Ein leiser schaler Beigeschmack bleibt dennoch: Manövriert sich der Traum von der völkerverständigenden Macht der Musik hier langsam ins Aus? Wird durch die immer neuen, vielfach vergeblichen Versuche, im Nahen Osten über das gemeinsame Musikmachen eine Art Modell-Dialog zu initiieren, am Ende nichts anderes dokumentiert, als dass die Tagespolitik immer Recht behält und mit ihr Krieg, Gewalt, Zerstörung? Erst vergangenen Dezember war einem palästinensischen Bratschisten des Orchesters die Einreise nach Gaza verwehrt worden, woraufhin das dort geplante Konzert aus Solidarität abgesagt wurde; und Auftritte in Jerusalem sind erst recht Zukunftsmusik.

Seit es das West-Eastern Divan Orchestra gibt, seit 1999, betont Daniel Barenboim, dass das Projekt dem Nahen Osten gewiss nicht den ersehnten Frieden bringen werde. Kunst und Politik dürfe man keineswegs miteinander verwechseln. Aber: „Wenn ein junger Araber und ein junger Israeli versuchen, die gleiche Note mit der gleichen Dynamik, dem gleichen Bogenstrich, dem gleichen Klang und dem gleichen Ausdruck zu spielen, dann ist das Gespräch da.“ Auf Dauer freilich macht es einen Unterschied, ob jenes Gespräch tatsächlich auch vor Ort stattfinden kann oder nicht. Es macht einen Unterschied, ob die jungen Musiker begeistert von Konzertreisen nach Madrid, Ravello, Berlin oder London nach Hause zurückkehren – oder ob diese Konzerte zu Hause stattfinden, vor heimischem Publikum in Israel, Ägypten, Syrien, Jordanien, im Libanon und im West-Jordanland.
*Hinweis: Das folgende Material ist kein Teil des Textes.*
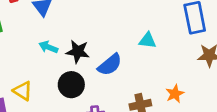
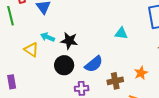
blue semicircle: (110, 65) -> (94, 64), moved
yellow triangle: (23, 91) -> (31, 50), moved

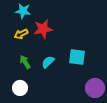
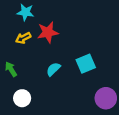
cyan square: (77, 57) -> (86, 64), turned -30
green arrow: (25, 62) -> (11, 69), moved

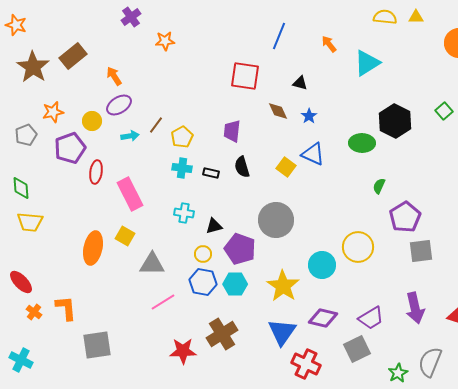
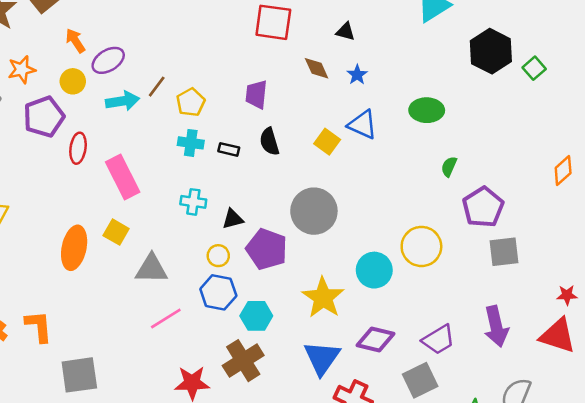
orange arrow: (114, 76) -> (75, 41), moved
black hexagon: (395, 121) -> (491, 51), moved
cyan arrow: (130, 136) -> (123, 101), size x1.4
cyan hexagon: (235, 284) -> (256, 316), moved

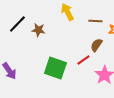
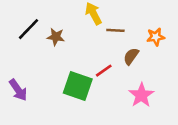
brown line: (95, 21) -> (115, 30), moved
red line: (83, 60) -> (104, 71), moved

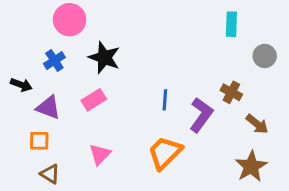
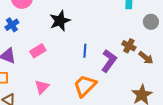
black star: (104, 57) -> (60, 21), moved, turned 30
brown arrow: (257, 124) -> (146, 58), moved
Bislang hat Daniel Barenboim keine politisch korrekte oder inkorrekte Gelegenheit ausgelassen, sein Credo zu formulieren: Als er 2001 mit der Berliner Staatskapelle in Israel Wagner spielte und einen Eklat auslöste; oder als er 2004 in der Knesset aus der israelischen Verfassung zitierte und dafür scharf attackiert wurde. In Israel, sagt Barenboim, gibt es nur mit den Palästinensern eine dauerhafte Befreiung vom Terror, niemals ohne oder gegen sie. So wie in der Musik ein jeder scheitert, der dem anderen nicht zuhört. Die Verschiebung des Amman-Konzerts wird Barenboim nicht klaglos hinnehmen, vielleicht ergreift er in Ravello heute Abend also nicht nur den Taktstock, sondern einmal mehr auch das Wort. Den Atem dafür hat er.

„Daniel Barenboim und das West-Eastern Divan Orchestra live aus Ravello“, 19 Uhr und 20 Uhr, Arte.